Так же относились к нему и русские радикалы конца пятидесятых и начала шестидесятых годов. Их мировоззрению, стремившемуся построить общественные отношения на «разумном и правильно понятом эгоизме», сен-симонистская религия чувства была совершенно чужда. Борьба с феодальными пережитками, критика капиталистического строя, необходимость социальных реформ, равноправие женщины, свободные отношения между полами, политическое освобождение — все это обосновывалось совершенно иначе, чем тридцать лет назад. Если о Сен-Симоне и упоминали, то лишь для того, чтобы, разоблачая его ошибки, намечать новые пути для разрешения очередных социально-политических проблем. Так поступил, например, Чернышевский, который в своем разборе Сен-Симона и сенсимонизма из трех главнейших идей этого учения (улучшение участи наиболее многочисленного и бедного класса как цели общества, религия любви как способ ее осуществления и лозунг «каждому по его способности и каждой способности по ее делам» как организационный принцип нового строя) признал правильной только первую.

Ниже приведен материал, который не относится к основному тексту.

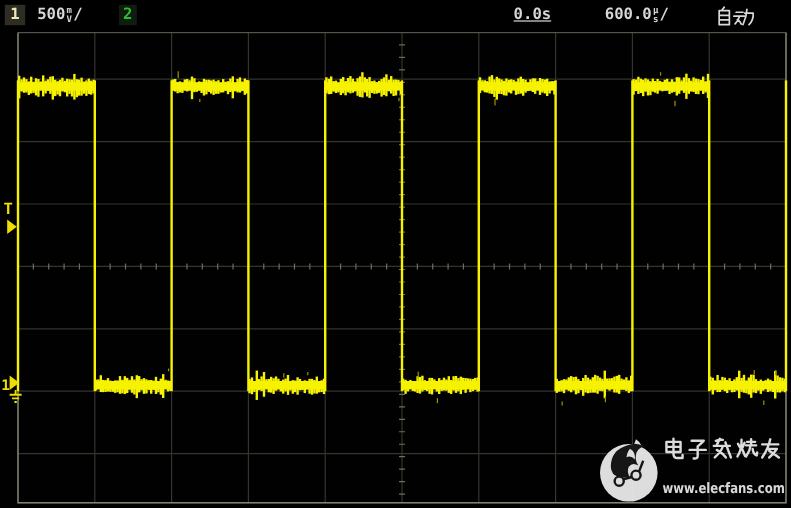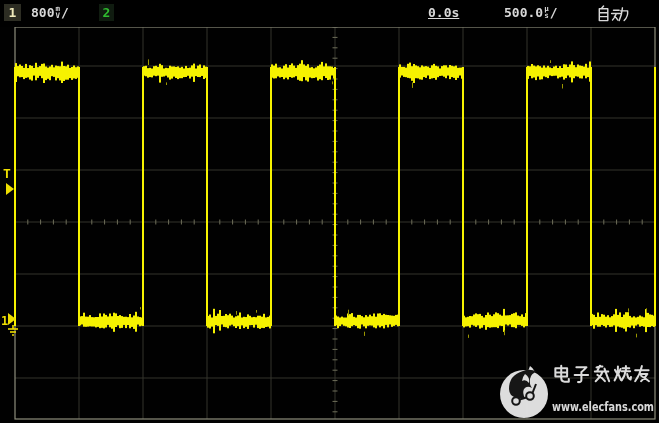"800" span { text: 800 -> 500 }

Семидесятые и восьмидесятые годы выдвинули новые интересы и новых борцов. Разночинной радикальной интеллигенции, вступившей в единоборство с царизмом, некогда было погружаться в историю. Сен-Симон и прочие великие утописты были почти забыты. О них начинают снова вспоминать только в девятисотых годах, когда одновременно с возобновлением политической борьбы на сцену выступает рабочее движение как совершенно самостоятельная сила. О великих утопистах напомнил «Коммунистический манифест», ставший настольной книгой передовых рабочих и социалистически настроенных элементов учащейся молодежи. Даже официальная университетская наука испытала на себе влияние этих новых веяний. Далеко не случайно, что большой труд И. Иванова «Сен-Симон и сенсимонизм» появился в 1901 году, т. е. как раз тогда, когда подпольная социал-демократическая партия стала крупнейшим фактором русской политической жизни. Революционное рабочее движение стучалось в дверь — и надо было понять не только его программу, но и историческое развитие его идей.
Для современной русской действительности Сен-Симон — фигура далекого прошлого. Никто не будет теперь изучать историю по его методу, никто не станет искать социальных откровений в его «Новом христианстве». Намеченные им дороги к новому общественному строю давным-давно поросли травой забвения, да и сам этот строй предстал перед людьми в совершенно ином свете. И тем не менее Сен-Симон, как человек и мыслитель, представляет величайший интерес. А то обстоятельство, что его стремления вылились в буржуазную форму и не пошли дальше «индустриального строя», только лишний раз доказывает, насколько бессильны наилучшие порывы против влияний социальной среды и общих условий эпохи.